Input records:

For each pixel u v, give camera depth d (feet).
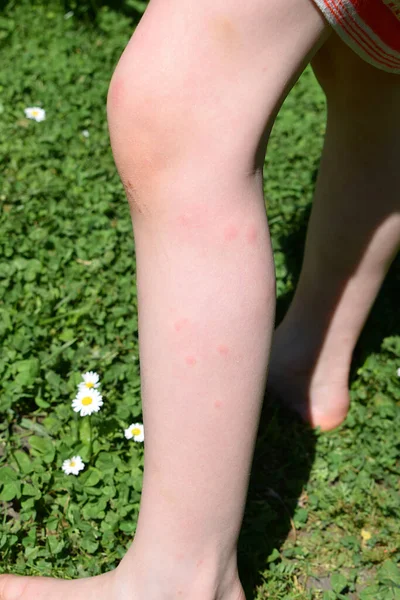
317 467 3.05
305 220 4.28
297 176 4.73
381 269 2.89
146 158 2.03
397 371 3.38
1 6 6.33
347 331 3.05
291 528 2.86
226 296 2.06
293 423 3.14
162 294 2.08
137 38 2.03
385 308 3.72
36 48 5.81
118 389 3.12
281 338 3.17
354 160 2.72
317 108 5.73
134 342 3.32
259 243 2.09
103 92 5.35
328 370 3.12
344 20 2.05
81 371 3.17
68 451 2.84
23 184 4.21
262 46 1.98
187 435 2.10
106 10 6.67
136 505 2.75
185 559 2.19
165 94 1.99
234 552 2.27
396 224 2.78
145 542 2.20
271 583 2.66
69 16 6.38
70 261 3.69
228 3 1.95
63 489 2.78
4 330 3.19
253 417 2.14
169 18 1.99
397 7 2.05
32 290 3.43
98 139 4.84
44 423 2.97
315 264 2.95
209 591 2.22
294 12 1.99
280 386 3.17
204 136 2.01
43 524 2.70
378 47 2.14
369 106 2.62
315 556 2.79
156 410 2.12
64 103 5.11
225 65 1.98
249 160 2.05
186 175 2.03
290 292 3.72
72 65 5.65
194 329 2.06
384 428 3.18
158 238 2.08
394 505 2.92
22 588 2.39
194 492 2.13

...

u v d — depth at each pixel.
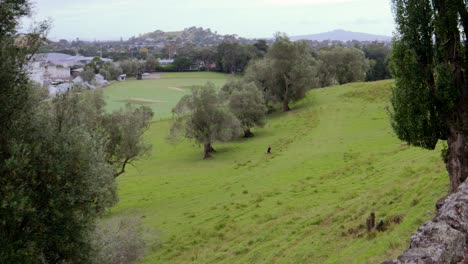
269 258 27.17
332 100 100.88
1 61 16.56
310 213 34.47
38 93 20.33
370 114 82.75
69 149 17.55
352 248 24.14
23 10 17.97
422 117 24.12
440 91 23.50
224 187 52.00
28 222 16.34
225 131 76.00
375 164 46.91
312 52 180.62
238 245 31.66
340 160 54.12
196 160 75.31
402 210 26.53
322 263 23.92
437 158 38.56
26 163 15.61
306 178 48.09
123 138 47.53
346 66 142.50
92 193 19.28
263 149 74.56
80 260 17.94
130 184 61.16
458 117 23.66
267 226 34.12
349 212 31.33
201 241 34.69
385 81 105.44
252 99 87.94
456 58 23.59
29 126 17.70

--

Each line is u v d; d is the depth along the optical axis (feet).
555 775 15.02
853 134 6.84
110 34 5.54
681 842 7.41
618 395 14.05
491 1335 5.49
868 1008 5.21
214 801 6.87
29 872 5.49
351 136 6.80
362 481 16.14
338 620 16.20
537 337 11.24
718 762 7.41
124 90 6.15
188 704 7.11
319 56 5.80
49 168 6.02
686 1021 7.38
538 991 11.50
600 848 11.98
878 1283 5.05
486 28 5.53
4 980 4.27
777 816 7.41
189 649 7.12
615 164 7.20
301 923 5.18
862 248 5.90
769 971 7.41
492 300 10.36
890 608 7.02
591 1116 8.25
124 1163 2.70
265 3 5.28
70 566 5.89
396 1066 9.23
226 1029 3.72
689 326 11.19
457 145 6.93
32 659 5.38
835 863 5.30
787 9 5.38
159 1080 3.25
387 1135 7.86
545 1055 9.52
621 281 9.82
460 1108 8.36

Task goal: Among the lines of the material, find those that hold the word "pixel" and copy them.

Task solution:
For each pixel u v, give camera depth d (feet).
u v d — depth at each pixel.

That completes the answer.